- _What to produce_
Determine how many lines in the records that follow hold the string "Left". Only that number should be returned.

== Recorded data ==

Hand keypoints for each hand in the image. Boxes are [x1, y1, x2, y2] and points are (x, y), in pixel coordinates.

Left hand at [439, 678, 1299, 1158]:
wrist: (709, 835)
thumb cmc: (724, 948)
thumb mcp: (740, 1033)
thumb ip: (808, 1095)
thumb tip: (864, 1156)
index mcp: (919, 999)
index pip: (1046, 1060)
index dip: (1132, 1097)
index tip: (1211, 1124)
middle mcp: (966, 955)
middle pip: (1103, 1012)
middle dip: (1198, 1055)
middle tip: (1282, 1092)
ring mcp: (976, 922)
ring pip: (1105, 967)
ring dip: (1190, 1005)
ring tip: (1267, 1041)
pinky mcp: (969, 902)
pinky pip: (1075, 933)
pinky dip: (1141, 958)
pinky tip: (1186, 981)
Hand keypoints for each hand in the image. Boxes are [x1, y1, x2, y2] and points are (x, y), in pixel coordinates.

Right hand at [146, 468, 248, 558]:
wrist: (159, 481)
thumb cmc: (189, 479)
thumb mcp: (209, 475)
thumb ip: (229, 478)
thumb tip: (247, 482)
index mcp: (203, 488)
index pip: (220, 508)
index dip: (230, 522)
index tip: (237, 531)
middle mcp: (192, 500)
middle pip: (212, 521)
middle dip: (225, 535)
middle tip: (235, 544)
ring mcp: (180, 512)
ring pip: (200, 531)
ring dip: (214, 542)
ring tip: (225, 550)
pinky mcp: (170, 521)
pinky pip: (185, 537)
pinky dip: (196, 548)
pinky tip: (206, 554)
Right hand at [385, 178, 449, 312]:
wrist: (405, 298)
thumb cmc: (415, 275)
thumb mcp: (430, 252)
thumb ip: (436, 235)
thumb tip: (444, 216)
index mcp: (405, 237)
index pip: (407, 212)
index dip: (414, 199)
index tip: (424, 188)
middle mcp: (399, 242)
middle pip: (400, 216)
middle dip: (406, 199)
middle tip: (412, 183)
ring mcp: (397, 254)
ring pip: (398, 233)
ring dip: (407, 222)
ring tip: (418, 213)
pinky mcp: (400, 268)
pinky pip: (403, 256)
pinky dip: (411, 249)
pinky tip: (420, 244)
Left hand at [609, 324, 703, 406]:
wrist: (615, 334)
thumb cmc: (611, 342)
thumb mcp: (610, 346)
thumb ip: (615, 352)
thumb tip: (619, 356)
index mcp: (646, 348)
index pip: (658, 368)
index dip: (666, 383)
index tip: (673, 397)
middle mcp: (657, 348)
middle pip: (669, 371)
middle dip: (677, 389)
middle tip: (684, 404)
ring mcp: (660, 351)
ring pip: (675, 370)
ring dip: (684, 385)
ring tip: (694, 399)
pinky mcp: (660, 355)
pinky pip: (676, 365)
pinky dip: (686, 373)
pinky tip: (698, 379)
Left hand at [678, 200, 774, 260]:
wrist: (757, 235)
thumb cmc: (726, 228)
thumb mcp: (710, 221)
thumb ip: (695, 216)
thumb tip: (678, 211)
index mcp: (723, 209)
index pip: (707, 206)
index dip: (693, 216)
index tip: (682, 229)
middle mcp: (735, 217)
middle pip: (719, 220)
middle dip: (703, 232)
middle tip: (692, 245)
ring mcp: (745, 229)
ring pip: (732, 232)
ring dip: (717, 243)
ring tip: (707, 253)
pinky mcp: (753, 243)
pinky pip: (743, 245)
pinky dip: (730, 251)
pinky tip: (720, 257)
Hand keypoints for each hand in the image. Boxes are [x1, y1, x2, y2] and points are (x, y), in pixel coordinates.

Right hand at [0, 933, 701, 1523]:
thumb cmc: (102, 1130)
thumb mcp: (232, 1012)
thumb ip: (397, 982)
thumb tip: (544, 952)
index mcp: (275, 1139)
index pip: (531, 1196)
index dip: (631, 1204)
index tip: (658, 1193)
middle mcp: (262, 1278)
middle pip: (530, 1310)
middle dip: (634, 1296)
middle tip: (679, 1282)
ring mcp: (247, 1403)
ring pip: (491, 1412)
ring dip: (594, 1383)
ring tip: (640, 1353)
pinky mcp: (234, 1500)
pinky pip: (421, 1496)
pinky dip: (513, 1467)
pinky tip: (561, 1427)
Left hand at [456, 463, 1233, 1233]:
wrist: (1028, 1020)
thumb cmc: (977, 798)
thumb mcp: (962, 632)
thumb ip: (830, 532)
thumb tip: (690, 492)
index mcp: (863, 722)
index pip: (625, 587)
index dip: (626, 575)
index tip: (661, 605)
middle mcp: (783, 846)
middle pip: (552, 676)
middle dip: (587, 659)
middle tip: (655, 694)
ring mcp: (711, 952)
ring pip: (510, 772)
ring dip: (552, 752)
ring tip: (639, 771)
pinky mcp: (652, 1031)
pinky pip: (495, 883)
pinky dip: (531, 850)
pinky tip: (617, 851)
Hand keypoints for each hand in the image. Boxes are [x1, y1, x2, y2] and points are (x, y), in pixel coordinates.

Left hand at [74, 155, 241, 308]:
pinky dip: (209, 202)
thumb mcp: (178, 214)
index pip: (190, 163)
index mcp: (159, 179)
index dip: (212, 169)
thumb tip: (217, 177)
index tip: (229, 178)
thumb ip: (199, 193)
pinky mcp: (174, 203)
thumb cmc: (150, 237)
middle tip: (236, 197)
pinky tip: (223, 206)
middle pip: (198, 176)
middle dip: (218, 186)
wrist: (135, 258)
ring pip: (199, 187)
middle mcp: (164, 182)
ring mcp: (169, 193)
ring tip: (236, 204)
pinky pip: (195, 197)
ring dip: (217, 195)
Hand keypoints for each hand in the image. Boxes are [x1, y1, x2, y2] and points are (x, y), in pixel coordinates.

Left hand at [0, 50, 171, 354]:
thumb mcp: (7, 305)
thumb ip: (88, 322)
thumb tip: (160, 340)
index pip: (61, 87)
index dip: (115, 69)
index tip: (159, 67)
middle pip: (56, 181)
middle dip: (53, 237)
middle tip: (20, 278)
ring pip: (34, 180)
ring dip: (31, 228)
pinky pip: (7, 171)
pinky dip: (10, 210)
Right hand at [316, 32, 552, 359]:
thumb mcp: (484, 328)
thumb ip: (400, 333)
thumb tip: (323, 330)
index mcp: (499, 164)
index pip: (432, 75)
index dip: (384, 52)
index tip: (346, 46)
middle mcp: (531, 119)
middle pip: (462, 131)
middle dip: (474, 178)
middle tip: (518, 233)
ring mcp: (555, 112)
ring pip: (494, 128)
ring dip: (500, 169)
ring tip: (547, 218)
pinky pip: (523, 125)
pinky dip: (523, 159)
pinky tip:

===

- _Answer to this problem_
6